■ **YOUR TASK**: Rewrite all of the data below so that "Dewan Da’wah" becomes "Dewan Dakwah" wherever it occurs, with every other part left unchanged.

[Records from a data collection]
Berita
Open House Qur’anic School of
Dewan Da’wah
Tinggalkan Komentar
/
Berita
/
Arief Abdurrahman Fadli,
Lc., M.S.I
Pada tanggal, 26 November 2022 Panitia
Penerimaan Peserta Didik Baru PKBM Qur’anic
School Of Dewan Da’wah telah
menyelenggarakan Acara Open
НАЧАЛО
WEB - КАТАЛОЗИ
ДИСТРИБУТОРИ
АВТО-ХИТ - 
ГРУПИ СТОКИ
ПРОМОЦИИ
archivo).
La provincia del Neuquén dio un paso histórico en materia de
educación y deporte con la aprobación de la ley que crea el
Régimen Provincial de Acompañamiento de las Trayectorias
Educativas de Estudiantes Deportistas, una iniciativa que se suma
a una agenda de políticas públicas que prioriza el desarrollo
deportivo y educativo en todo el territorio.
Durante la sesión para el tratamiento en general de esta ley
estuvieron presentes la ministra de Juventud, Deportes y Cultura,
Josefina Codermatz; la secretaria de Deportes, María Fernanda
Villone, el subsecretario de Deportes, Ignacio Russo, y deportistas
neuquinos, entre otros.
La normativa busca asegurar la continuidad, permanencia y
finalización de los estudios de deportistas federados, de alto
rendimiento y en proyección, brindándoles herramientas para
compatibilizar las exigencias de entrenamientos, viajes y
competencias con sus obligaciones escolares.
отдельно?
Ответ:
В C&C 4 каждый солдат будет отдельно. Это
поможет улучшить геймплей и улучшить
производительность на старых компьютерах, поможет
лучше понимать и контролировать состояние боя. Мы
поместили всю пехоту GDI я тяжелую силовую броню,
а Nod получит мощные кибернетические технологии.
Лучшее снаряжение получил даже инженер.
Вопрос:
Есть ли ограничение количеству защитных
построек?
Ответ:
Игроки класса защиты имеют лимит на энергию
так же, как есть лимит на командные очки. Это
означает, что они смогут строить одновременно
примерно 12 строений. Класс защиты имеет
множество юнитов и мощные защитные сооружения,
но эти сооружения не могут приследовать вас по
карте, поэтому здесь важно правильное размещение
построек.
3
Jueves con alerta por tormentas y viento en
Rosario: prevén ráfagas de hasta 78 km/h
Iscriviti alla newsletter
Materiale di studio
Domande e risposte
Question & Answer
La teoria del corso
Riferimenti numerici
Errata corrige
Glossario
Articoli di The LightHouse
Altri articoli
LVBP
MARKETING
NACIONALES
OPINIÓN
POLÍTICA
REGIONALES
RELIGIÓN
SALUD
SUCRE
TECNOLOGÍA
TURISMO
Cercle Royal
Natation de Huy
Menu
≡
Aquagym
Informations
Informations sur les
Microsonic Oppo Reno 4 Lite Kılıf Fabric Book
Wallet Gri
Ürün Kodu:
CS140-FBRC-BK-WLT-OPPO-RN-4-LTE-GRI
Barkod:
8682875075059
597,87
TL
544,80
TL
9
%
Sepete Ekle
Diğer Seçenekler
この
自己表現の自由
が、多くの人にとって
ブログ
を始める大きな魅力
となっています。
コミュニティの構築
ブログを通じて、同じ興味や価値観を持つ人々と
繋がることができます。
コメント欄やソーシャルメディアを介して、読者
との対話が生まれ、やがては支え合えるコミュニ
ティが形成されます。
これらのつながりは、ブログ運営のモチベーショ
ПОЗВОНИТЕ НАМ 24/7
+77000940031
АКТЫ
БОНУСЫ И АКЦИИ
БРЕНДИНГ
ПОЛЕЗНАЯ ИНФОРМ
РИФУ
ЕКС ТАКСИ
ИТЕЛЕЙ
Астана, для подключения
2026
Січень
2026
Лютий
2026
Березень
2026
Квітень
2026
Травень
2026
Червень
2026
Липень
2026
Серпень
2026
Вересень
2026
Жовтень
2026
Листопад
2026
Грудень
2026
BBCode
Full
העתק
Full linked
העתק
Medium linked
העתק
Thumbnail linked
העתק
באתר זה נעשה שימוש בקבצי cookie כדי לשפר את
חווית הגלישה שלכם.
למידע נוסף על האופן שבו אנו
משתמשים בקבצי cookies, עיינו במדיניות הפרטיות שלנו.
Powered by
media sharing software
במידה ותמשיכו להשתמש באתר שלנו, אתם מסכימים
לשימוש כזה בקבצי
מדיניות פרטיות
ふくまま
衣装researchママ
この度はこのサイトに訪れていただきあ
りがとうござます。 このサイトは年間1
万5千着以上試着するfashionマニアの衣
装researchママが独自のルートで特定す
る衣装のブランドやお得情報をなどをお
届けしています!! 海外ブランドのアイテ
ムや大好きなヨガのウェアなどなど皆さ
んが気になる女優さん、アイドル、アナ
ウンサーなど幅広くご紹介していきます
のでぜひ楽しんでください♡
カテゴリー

■ **TASK ANSWER**:
Berita
Open House Qur’anic School of
Dewan Dakwah
Tinggalkan Komentar
/
Berita
/
Arief Abdurrahman Fadli,
Lc., M.S.I
Pada tanggal, 26 November 2022 Panitia
Penerimaan Peserta Didik Baru PKBM Qur’anic
School Of Dewan Dakwah telah
menyelenggarakan Acara Open
НАЧАЛО
WEB - КАТАЛОЗИ
ДИСТРИБУТОРИ
АВТО-ХИТ - 
ГРУПИ СТОКИ
ПРОМОЦИИ
archivo).
La provincia del Neuquén dio un paso histórico en materia de
educación y deporte con la aprobación de la ley que crea el
Régimen Provincial de Acompañamiento de las Trayectorias
Educativas de Estudiantes Deportistas, una iniciativa que se suma
a una agenda de políticas públicas que prioriza el desarrollo
deportivo y educativo en todo el territorio.
Durante la sesión para el tratamiento en general de esta ley
estuvieron presentes la ministra de Juventud, Deportes y Cultura,
Josefina Codermatz; la secretaria de Deportes, María Fernanda
Villone, el subsecretario de Deportes, Ignacio Russo, y deportistas
neuquinos, entre otros.
La normativa busca asegurar la continuidad, permanencia y
finalización de los estudios de deportistas federados, de alto
rendimiento y en proyección, brindándoles herramientas para
compatibilizar las exigencias de entrenamientos, viajes y
competencias con sus obligaciones escolares.
отдельно?
Ответ:
В C&C 4 каждый солдат будет отдельно. Это
поможет улучшить геймплей и улучшить
производительность на старых компьютерах, поможет
лучше понимать и контролировать состояние боя. Мы
поместили всю пехоту GDI я тяжелую силовую броню,
а Nod получит мощные кибернетические технологии.
Лучшее снаряжение получил даже инженер.
Вопрос:
Есть ли ограничение количеству защитных
построек?
Ответ:
Игроки класса защиты имеют лимит на энергию
так же, как есть лимит на командные очки. Это
означает, что они смогут строить одновременно
примерно 12 строений. Класс защиты имеет
множество юнитов и мощные защитные сооружения,
но эти сооружения не могут приследовать вас по
карте, поэтому здесь важно правильное размещение
построек.
3
Jueves con alerta por tormentas y viento en
Rosario: prevén ráfagas de hasta 78 km/h
Iscriviti alla newsletter
Materiale di studio
Domande e risposte
Question & Answer
La teoria del corso
Riferimenti numerici
Errata corrige
Glossario
Articoli di The LightHouse
Altri articoli
LVBP
MARKETING
NACIONALES
OPINIÓN
POLÍTICA
REGIONALES
RELIGIÓN
SALUD
SUCRE
TECNOLOGÍA
TURISMO
Cercle Royal
Natation de Huy
Menu
≡
Aquagym
Informations
Informations sur les
Microsonic Oppo Reno 4 Lite Kılıf Fabric Book
Wallet Gri
Ürün Kodu:
CS140-FBRC-BK-WLT-OPPO-RN-4-LTE-GRI
Barkod:
8682875075059
597,87
TL
544,80
TL
9
%
Sepete Ekle
Diğer Seçenekler
この
自己表現の自由
が、多くの人にとって
ブログ
を始める大きな魅力
となっています。
コミュニティの構築
ブログを通じて、同じ興味や価値観を持つ人々と
繋がることができます。
コメント欄やソーシャルメディアを介して、読者
との対話が生まれ、やがては支え合えるコミュニ
ティが形成されます。
これらのつながりは、ブログ運営のモチベーショ
ПОЗВОНИТЕ НАМ 24/7
+77000940031
АКТЫ
БОНУСЫ И АКЦИИ
БРЕНДИНГ
ПОЛЕЗНАЯ ИНФОРМ
РИФУ
ЕКС ТАКСИ
ИТЕЛЕЙ
Астана, для подключения
2026
Січень
2026
Лютий
2026
Березень
2026
Квітень
2026
Травень
2026
Червень
2026
Липень
2026
Серпень
2026
Вересень
2026
Жовтень
2026
Листопад
2026
Грудень
2026
BBCode
Full
העתק
Full linked
העתק
Medium linked
העתק
Thumbnail linked
העתק
באתר זה נעשה שימוש בקבצי cookie כדי לשפר את
חווית הגלישה שלכם.
למידע נוסף על האופן שבו אנו
משתמשים בקבצי cookies, עיינו במדיניות הפרטיות שלנו.
Powered by
media sharing software
במידה ותמשיכו להשתמש באתר שלנו, אתם מסכימים
לשימוש כזה בקבצי
מדיניות פרטיות
ふくまま
衣装researchママ
この度はこのサイトに訪れていただきあ
りがとうござます。 このサイトは年間1
万5千着以上試着するfashionマニアの衣
装researchママが独自のルートで特定す
る衣装のブランドやお得情報をなどをお
届けしています!! 海外ブランドのアイテ
ムや大好きなヨガのウェアなどなど皆さ
んが気になる女優さん、アイドル、アナ
ウンサーなど幅広くご紹介していきます
のでぜひ楽しんでください♡
カテゴリー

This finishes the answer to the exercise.